Normally the patient is uncommunicative. You interview parents, siblings, teachers, friends, anyone who might provide a clue or an opening wedge. Anorexia is a life-threatening matter. The patients—girls, almost always, or young women in their twenties—have lost all sense of normal body-image and feel none of the food-deprivation prompts that a normal body gives its owner. Food is the enemy. Food must be resisted. They eat only when forced to, and then as little as possible. They are unaware that they are frighteningly gaunt. Strip them and put them in front of a mirror and they will pinch their sagging empty skin to show you imaginary fatty bulges. Sometimes the process of self-skeletonization is impossible to halt, even by therapy. When it reaches a certain point the degree of organic damage becomes irreversible and the death-spiral begins.

“He was always tremendously bright,” Timothy’s mother said.
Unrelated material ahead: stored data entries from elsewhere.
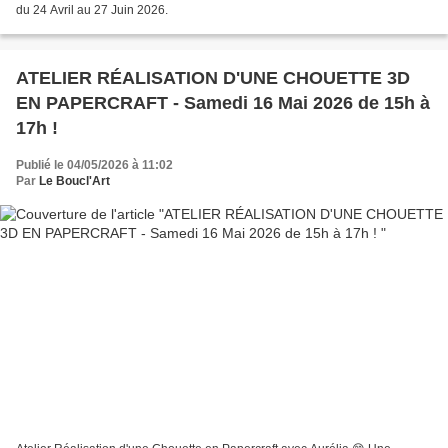
du 24 Avril au 27 Juin 2026.
ATELIER RÉALISATION D'UNE CHOUETTE 3D
EN PAPERCRAFT - Samedi 16 Mai 2026 de 15h à
17h !
Publié le 04/05/2026 à 11:02
Par
Le Boucl'Art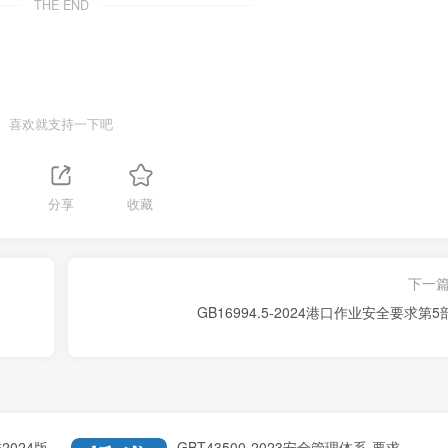
THE END
喜欢就支持一下吧
分享
收藏
下一
GB16994.5-2024港口作业安全要求第5
2024版
GBT43500-2023安全管理体系-要求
She was fifty, a striking woman, trim, elegant, almost radiant, vice president for finance at one of the biggest Valley companies. I knew her in that familiarly involuted California way: her present husband used to be married to my first wife. “A genius, his teachers all said. But strange, you know? Moody. Dreamy. I used to think he was on drugs, though of course none of the kids do that any more.” Timothy was her only child by her first marriage. “It scares me to death to watch him wasting away like that. When I see him I want to take him and shake him and force ice cream down his throat, pasta, milkshakes, anything. And then I want to hold him, and I want to cry.”